Yeah, from what I could see IBM dawdled for quite a while about supporting Xen – then they suddenly went for it at full speed. I hear there’s over 100 IBM people working on Xen-related stuff. No idea what most of them actually do though!
> You might have read about IBM’s acquisition of a
> company called Meiosys. Their deal is application
> virtualization (as opposed to OS virtualization),
> sort of like Solaris containers or BSD jails but
> with the HA/mobility/checkpoint capabilities of Xen.

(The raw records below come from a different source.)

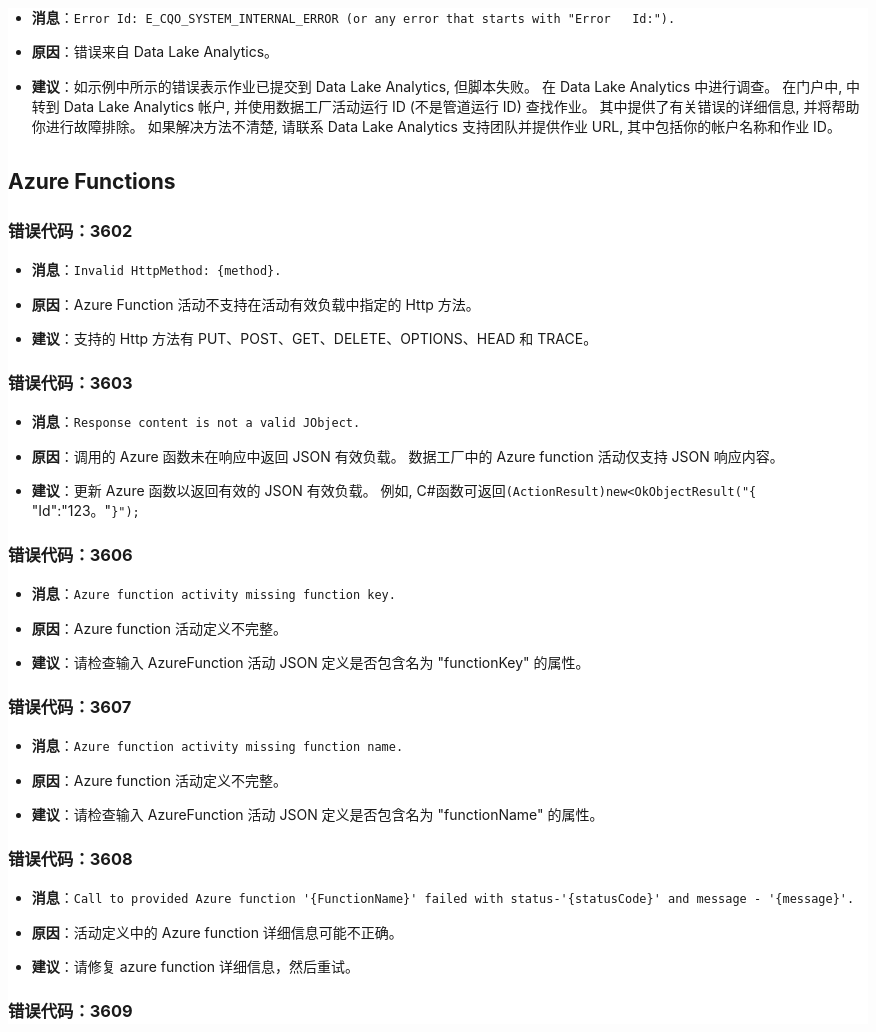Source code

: - **消息**：`Error Id: E_CQO_SYSTEM_INTERNAL_ERROR (or any error that starts with "Error   Id:").`

- **原因**：错误来自 Data Lake Analytics。 

- **建议**：如示例中所示的错误表示作业已提交到 Data Lake Analytics, 但脚本失败。 在 Data Lake Analytics 中进行调查。 在门户中, 中转到 Data Lake Analytics 帐户, 并使用数据工厂活动运行 ID (不是管道运行 ID) 查找作业。 其中提供了有关错误的详细信息, 并将帮助你进行故障排除。 如果解决方法不清楚, 请联系 Data Lake Analytics 支持团队并提供作业 URL, 其中包括你的帐户名称和作业 ID。



## <a name="azure-functions"></a>Azure Functions

### <a name="error-code--3602"></a>错误代码：3602

- **消息**：`Invalid HttpMethod: {method}.`

- **原因**：Azure Function 活动不支持在活动有效负载中指定的 Http 方法。 

- **建议**：支持的 Http 方法有 PUT、POST、GET、DELETE、OPTIONS、HEAD 和 TRACE。


### <a name="error-code--3603"></a>错误代码：3603

- **消息**：`Response content is not a valid JObject.`

- **原因**：调用的 Azure 函数未在响应中返回 JSON 有效负载。 数据工厂中的 Azure function 活动仅支持 JSON 响应内容。 

- **建议**：更新 Azure 函数以返回有效的 JSON 有效负载。 例如, C#函数可返回`(ActionResult)new<OkObjectResult("{` \"Id\":\"123。\"`}");`


### <a name="error-code--3606"></a>错误代码：3606

- **消息**：`Azure function activity missing function key.`

- **原因**：Azure function 活动定义不完整。 

- **建议**：请检查输入 AzureFunction 活动 JSON 定义是否包含名为 "functionKey" 的属性。


### <a name="error-code--3607"></a>错误代码：3607

- **消息**：`Azure function activity missing function name.`

- **原因**：Azure function 活动定义不完整。 

- **建议**：请检查输入 AzureFunction 活动 JSON 定义是否包含名为 "functionName" 的属性。


### <a name="error-code--3608"></a>错误代码：3608

- **消息**：`Call to provided Azure function '{FunctionName}' failed with status-'{statusCode}' and message - '{message}'.` 

- **原因**：活动定义中的 Azure function 详细信息可能不正确。 

- **建议**：请修复 azure function 详细信息，然后重试。


### <a name="error-code--3609"></a>错误代码：3609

Yes, I saw that; looks like (like previous application level systems) they’re interposing on the standard libraries of the system to provide a “virtual OS” rather than a virtual machine. The neat thing is the apps don’t need relinking / rewriting to benefit from it. It’s good engineering if it works but it’s quite a complicated layer to work at. Because of the large amount of state involved at this layer (network connections, open files, etc), it seems like more effort in some ways than machine level virtualisation where you only have to deal with hardware state.
> Is this a direction in which Xen can extend, or is
> this completely different functionality that is
> better implemented in a separate project?
I think it’s really a separate project. Most of the things you can do at the app level with Meiosys you can do at OS level with Xen. I think either a choice, or a combination of two will satisfy most people.